◆ What you need to do:
Each line of the entries below that holds "Longitud" is needed, copied in full.

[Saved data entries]
_ _ _ _
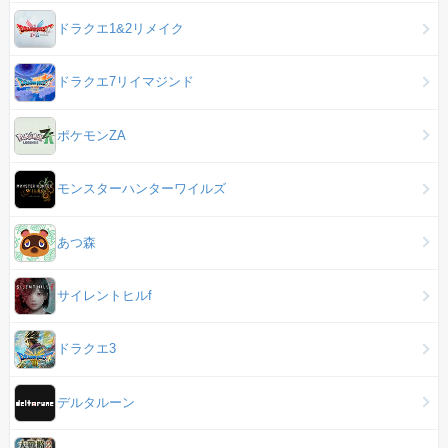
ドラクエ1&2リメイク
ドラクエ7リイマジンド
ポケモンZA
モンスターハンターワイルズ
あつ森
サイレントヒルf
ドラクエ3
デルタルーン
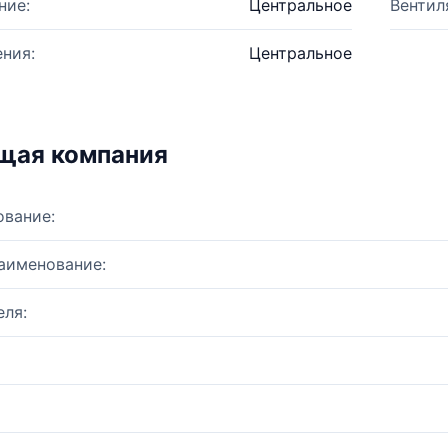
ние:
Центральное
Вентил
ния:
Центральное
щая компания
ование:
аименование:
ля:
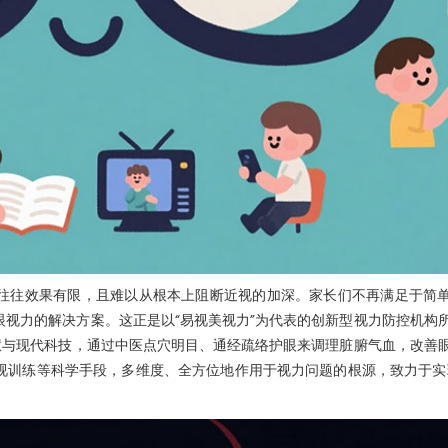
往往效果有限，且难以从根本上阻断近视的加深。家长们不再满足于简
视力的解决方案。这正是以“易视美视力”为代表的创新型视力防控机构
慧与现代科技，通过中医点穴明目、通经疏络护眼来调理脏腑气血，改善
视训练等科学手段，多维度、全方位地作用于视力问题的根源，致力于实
_ _ _ _
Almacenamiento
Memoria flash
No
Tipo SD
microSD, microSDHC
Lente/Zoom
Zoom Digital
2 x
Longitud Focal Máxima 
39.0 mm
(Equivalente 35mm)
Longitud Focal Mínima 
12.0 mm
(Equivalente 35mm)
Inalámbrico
_ _ _ _
◆ Answer section:
Longitud Focal Máxima 
Longitud Focal Mínima 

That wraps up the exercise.